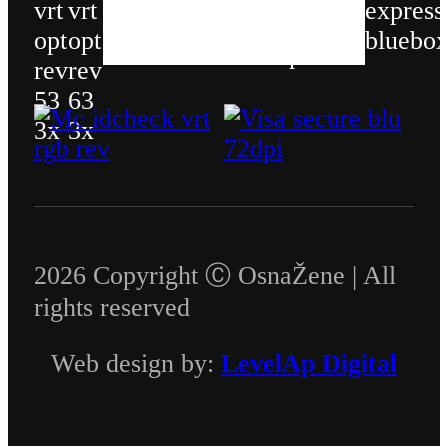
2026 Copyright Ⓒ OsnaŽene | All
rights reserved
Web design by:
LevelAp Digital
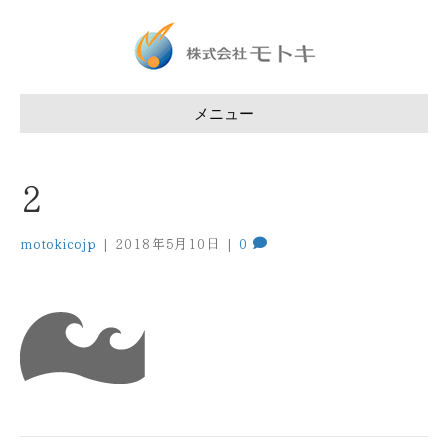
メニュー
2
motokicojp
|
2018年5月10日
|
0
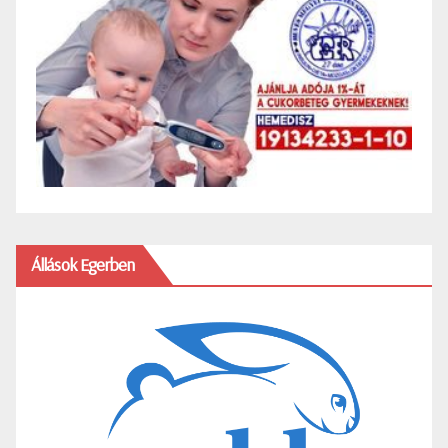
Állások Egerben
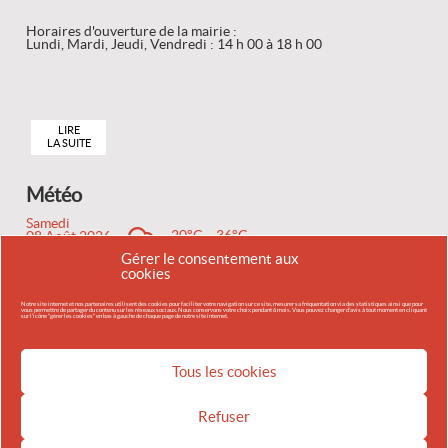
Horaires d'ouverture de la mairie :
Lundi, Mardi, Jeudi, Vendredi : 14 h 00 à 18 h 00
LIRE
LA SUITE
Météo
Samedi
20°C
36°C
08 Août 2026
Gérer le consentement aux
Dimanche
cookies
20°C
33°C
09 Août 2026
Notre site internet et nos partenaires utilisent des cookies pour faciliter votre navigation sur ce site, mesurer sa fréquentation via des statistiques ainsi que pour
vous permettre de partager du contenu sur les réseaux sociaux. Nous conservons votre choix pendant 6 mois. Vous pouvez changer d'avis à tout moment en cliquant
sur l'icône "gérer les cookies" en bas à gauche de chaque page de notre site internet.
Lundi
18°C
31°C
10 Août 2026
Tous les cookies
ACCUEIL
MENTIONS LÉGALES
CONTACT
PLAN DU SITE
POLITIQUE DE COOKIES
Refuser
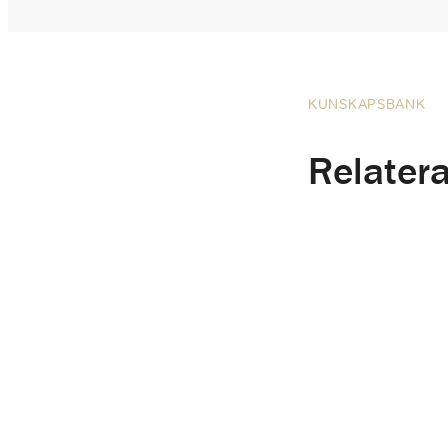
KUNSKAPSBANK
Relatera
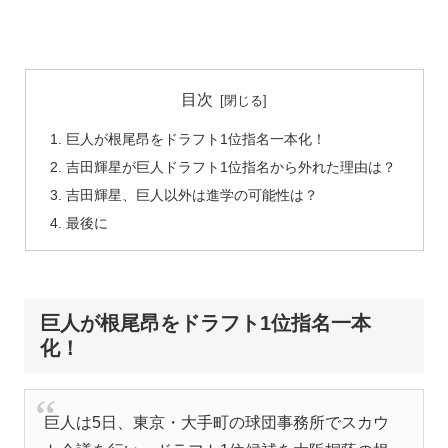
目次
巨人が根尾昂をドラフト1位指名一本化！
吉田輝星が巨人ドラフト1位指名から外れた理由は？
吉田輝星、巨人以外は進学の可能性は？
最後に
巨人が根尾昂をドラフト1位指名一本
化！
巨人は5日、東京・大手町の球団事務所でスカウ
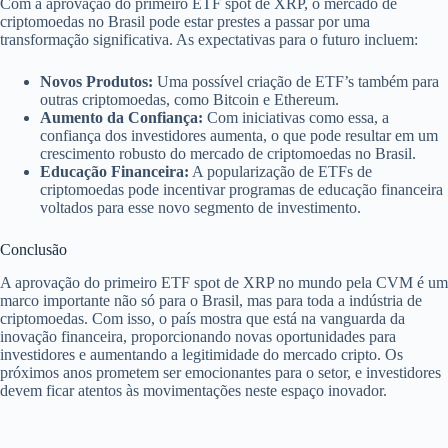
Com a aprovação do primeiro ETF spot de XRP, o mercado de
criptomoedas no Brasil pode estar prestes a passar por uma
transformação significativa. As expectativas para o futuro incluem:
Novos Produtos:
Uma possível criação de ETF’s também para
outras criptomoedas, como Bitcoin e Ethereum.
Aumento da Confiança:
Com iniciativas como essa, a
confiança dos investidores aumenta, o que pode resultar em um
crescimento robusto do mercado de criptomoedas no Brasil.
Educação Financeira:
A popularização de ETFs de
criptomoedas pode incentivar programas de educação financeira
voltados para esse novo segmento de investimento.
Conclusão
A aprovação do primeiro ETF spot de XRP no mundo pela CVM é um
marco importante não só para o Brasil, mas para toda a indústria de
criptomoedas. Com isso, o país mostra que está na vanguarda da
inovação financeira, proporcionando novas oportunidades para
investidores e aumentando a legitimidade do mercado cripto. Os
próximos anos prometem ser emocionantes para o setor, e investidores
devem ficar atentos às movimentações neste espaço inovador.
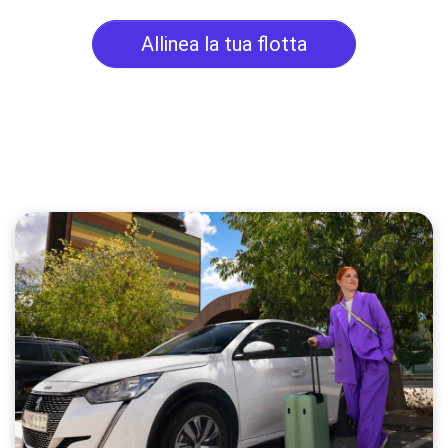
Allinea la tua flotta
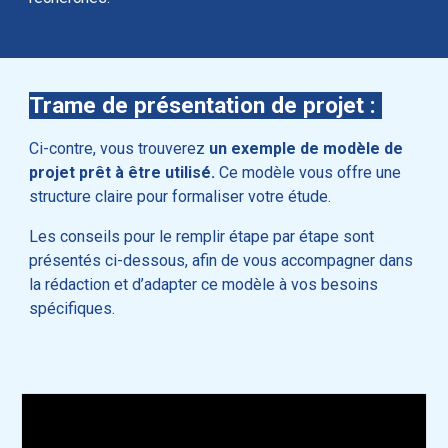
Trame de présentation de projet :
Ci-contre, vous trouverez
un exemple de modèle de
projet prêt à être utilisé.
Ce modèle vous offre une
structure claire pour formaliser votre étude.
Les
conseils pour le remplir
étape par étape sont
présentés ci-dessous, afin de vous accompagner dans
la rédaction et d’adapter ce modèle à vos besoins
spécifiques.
________________
**Work request:**
From the entries above, copy every line where the word "criptomoedas" shows up.

**Response to this exercise:**
criptomoedas no Brasil pode estar prestes a passar por uma
outras criptomoedas, como Bitcoin e Ethereum.
crescimento robusto do mercado de criptomoedas no Brasil.
criptomoedas pode incentivar programas de educação financeira
criptomoedas. Com isso, o país mostra que está na vanguarda da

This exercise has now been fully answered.